Sometimes the poor relation of investment, more often left to their own devices, small and medium-sized enterprises (SMEs) rarely find the means to fulfill their vocation, which is to generate wealth, create jobs and, above all, assert themselves as the companies that make up the vast majority of Tunisia’s economic fabric.
In order to do so, and to overcome the indifference of the banking sector and the obstacles put in their way by other financiers, SMEs are naturally looking for other sources of finance, sometimes with more or less good results.
The Caisse des Dépôts et des Consignations (CDC) seems to have come at just the right time, having launched a 200-million-dinar credit line for subscribing to investment funds for the restructuring and revitalization of SMEs in difficulty, the CDC announced on Thursday in its capacity as the state’s financial arm.

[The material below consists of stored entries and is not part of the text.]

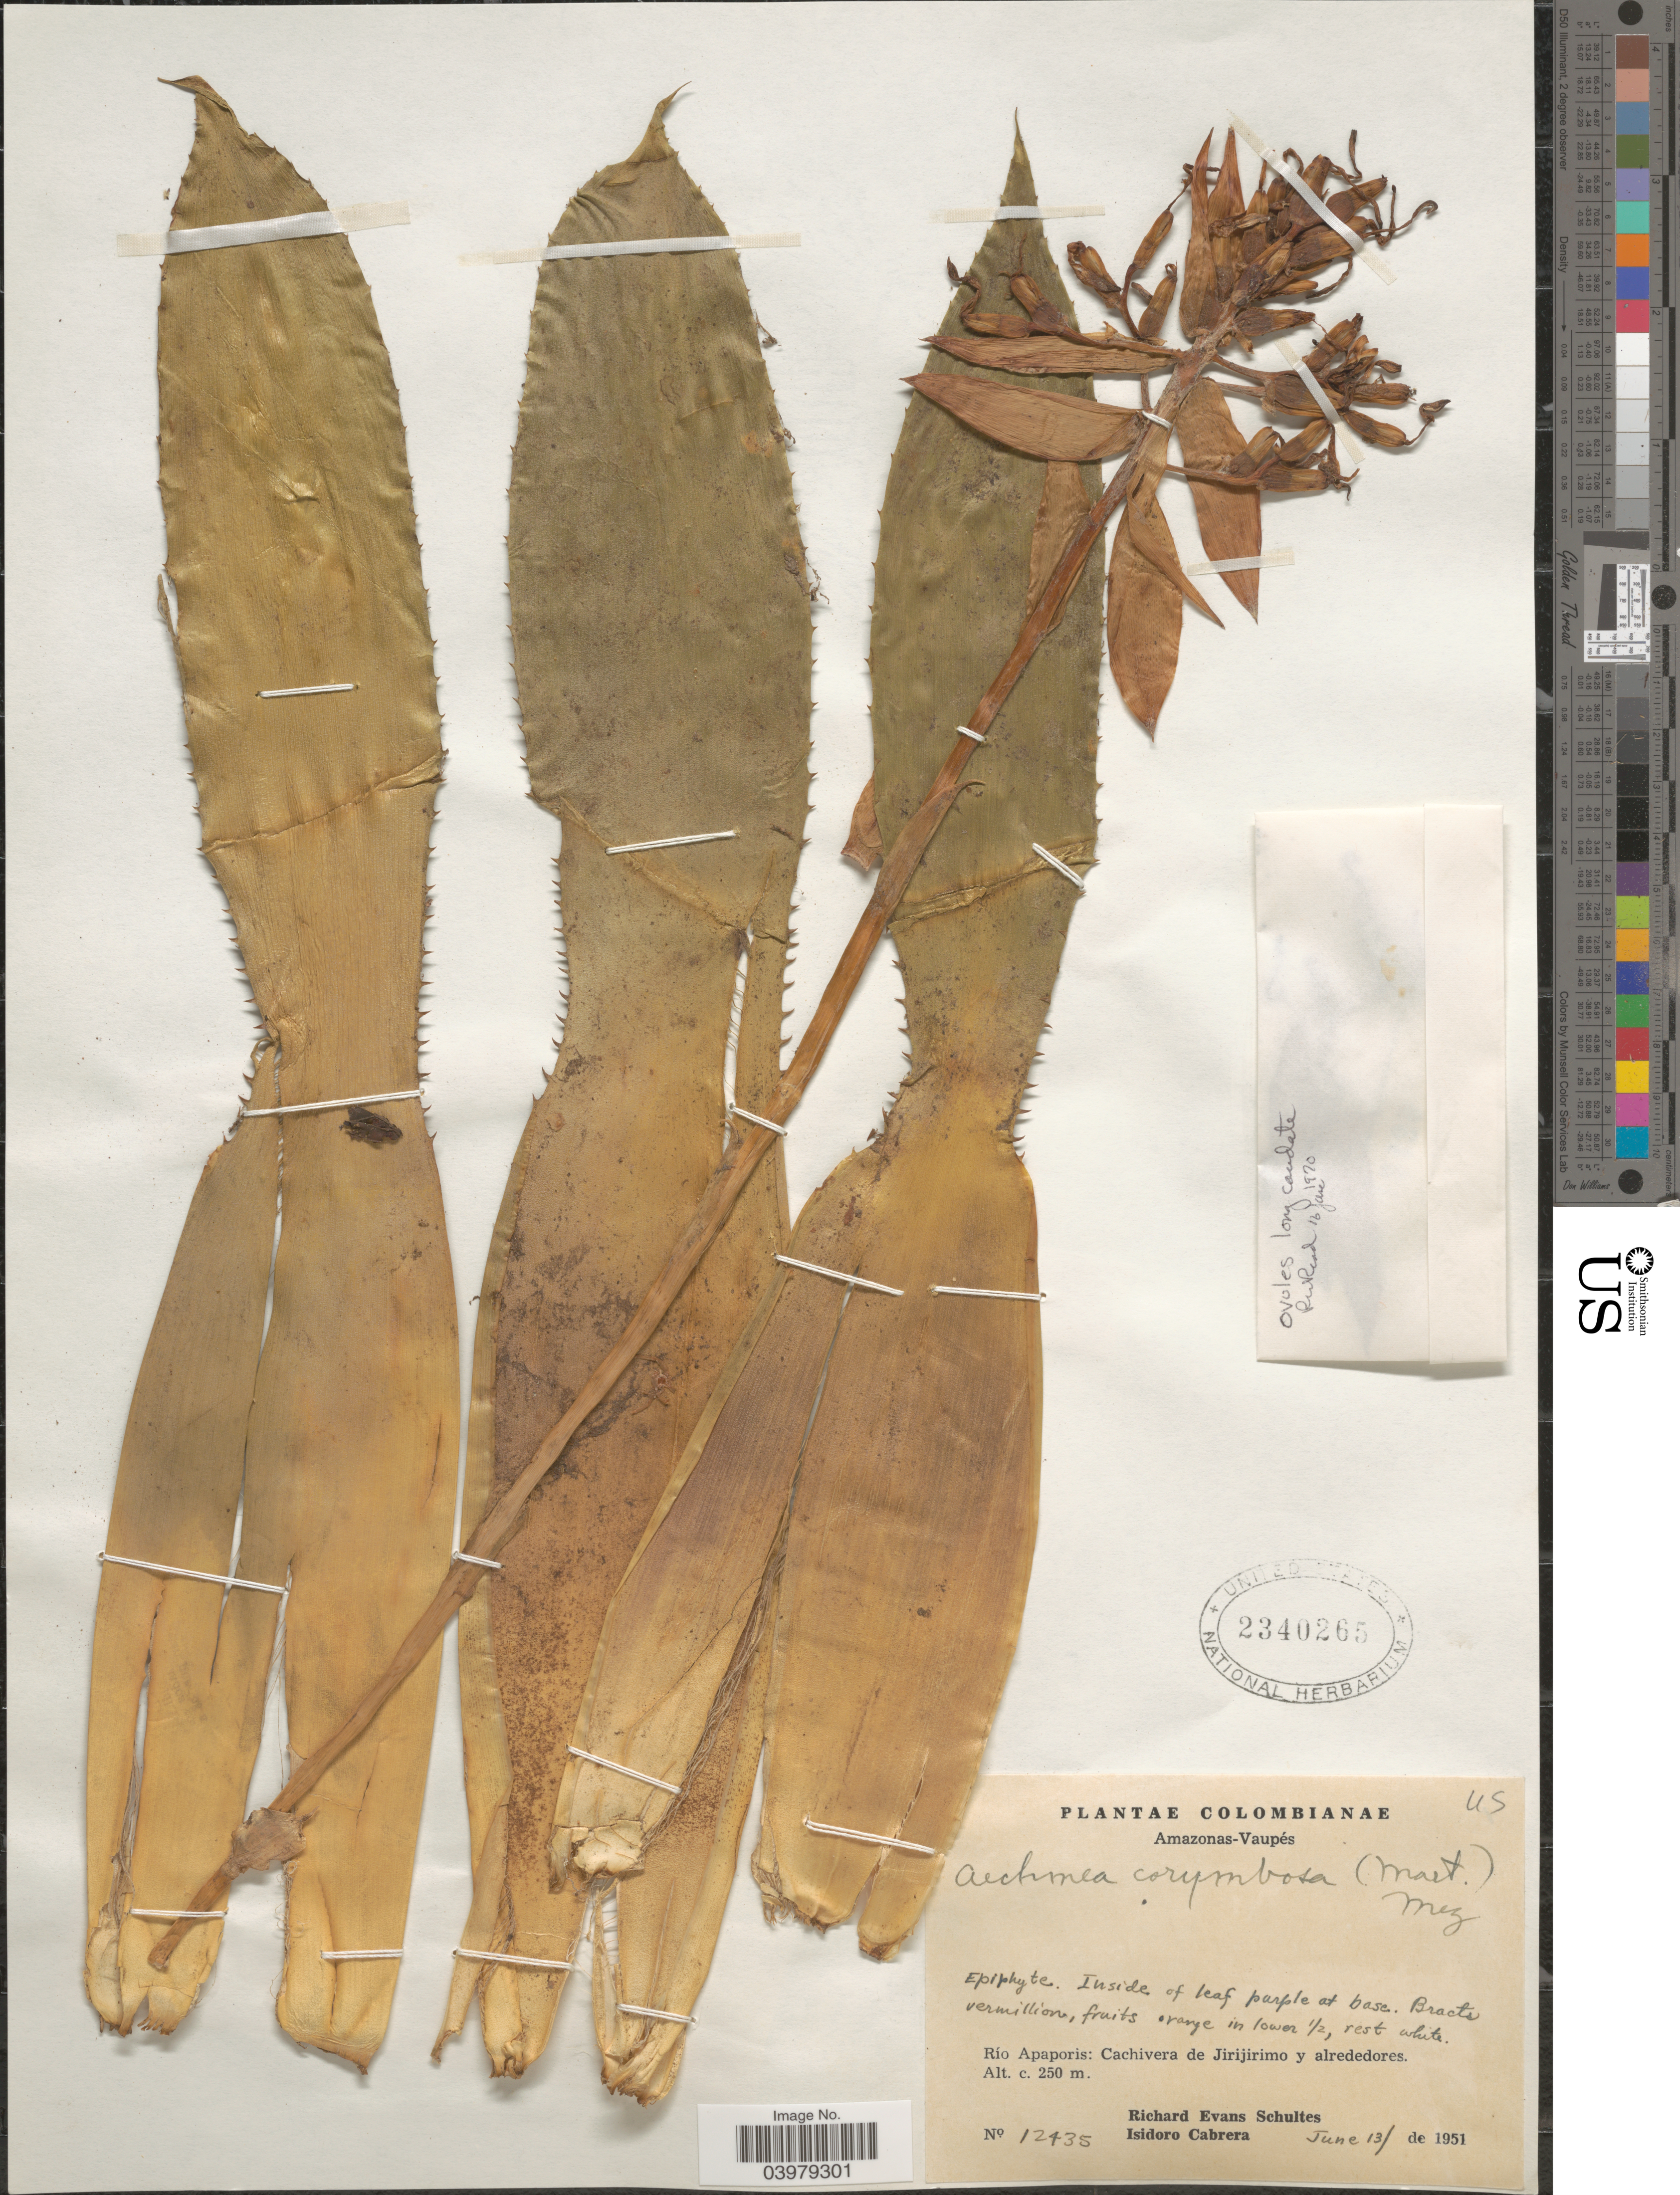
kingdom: Plantae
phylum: Tracheophyta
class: Liliopsida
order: Poales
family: Bromeliaceae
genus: Aechmea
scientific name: Aechmea corymbosa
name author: (Mart. ex Schult. f.) Mez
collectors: R. E. Schultes & I. Cabrera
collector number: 12435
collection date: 1951-06-13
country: Colombia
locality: Amazonas-Vaupés. Río Apaporis: Cachivera de Jirijirimo y alrededores.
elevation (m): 250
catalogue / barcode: US 2340265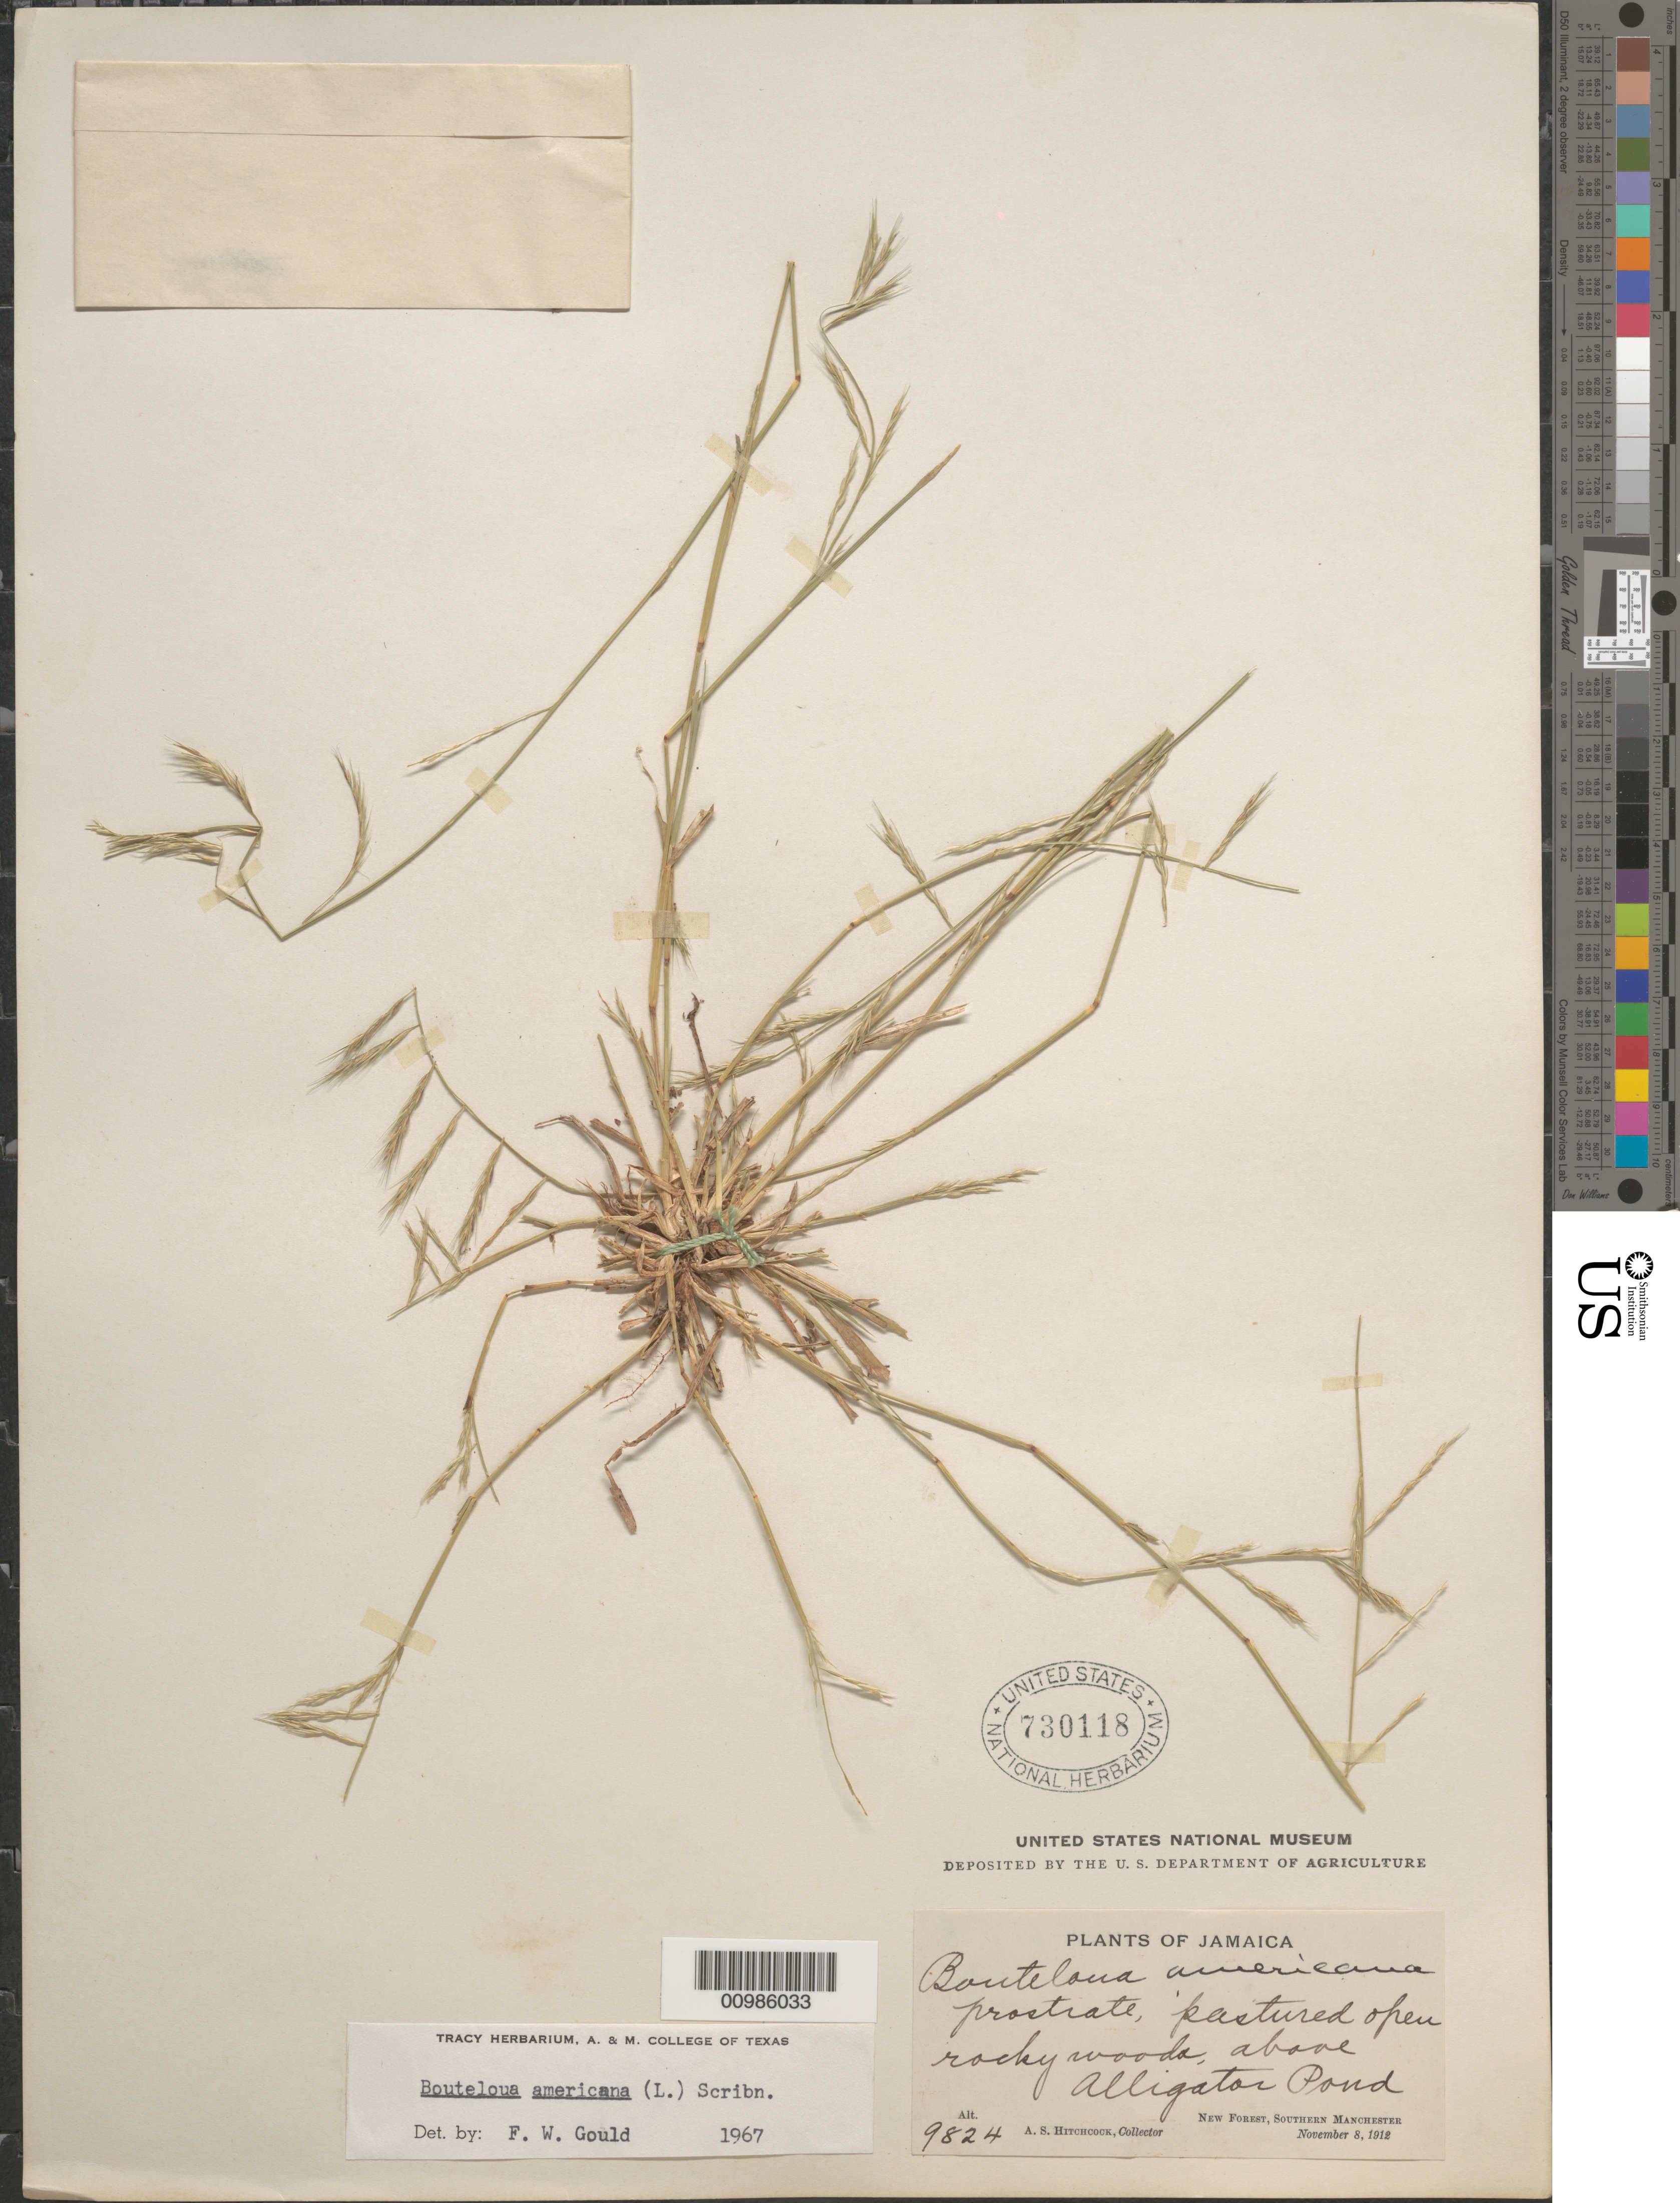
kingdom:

This line, 120 million dinars of which will be financed by the Arab Fund for Economic and Social Development (FADES), consists of a specific aid scheme for SMEs proposed as part of the program for the revitalization of the Tunisian economy adopted by the government, said the CDC’s managing director, Néjia Gharbi, at a workshop entitled “Private equity: state of play and new programs at the CDC”.
She added that the remaining amount (80 million dinars) would be raised by the CDC, which would contribute 40% of the 20 funds earmarked for this purpose.
Gharbi pointed out that the aim was to provide SMEs with liquidity and financial resources to ensure their financial stability while enabling them to develop their activities.
This financial support will contribute to solving the problems of undercapitalization and over-indebtedness of SMEs, especially those that no longer have access to bank financing,” said Karim Bououni, head of the CDC business unit.
The aim is also to ensure that SMEs with development potential have access to high-quality financing, to provide them with the means to improve their financial situation, to mobilize financing and to ensure financial stability and the development of the economic fabric of SMEs,” he added.
Supporting the resilience of SMEs
The CDC has also just launched the “Impact” fund, which aims to support actors in the regions in order to promote regional development, contribute to political stability, create clusters and strengthen regional centers of expertise, reports TAP.
With a budget of 100 million dinars, this fund is CDC’s response to Tunisian companies operating in the regions. The aim is to help them overcome development imbalances and structural problems and ensure a growth path by stimulating investment, said Koubeyel Elabed, manager at the CDC.
The CDC is in the process of raising funds and the first “impact” operations will be implemented thanks to financing currently under discussion with the World Bank (WB).
The “Impact” interventions will focus on companies that promote the reconciliation of financial, social and environmental aspects.
The aim is to promote value creation, chain upgrading and the creation of decent, sustainable, higher value-added jobs by focusing on regional sectors and centers of excellence.
What about relay funds?
In addition to this fund, CDC has established the “Relay” fund, which aims to provide an exit solution (cash-out) for other investment funds to continue supporting the companies in their portfolios.
With a target size of 100 million dinars, this mechanism, which is also in the fundraising phase, will focus on SMEs that have demonstrated their resilience and have a strong potential for recovery and growth.
During the 2012/2022 period, the CDC has actively supported SMEs through subscriptions to various investment funds,” said the CDC’s CEO.
Thanks to subscriptions totaling 446 million dinars to 26 funds by the end of 2022 (of which 21 local and 5 international), CDC has contributed to the creation of management companies and investment funds, thereby strengthening the private equity market in Tunisia, she recalled.
A total of 188 projects have been created thanks to the Fund’s investments, including 80 in regional development zones. These investments have created and maintained 21,481 sustainable jobs, including 6,752 for women and 5,716 for young people.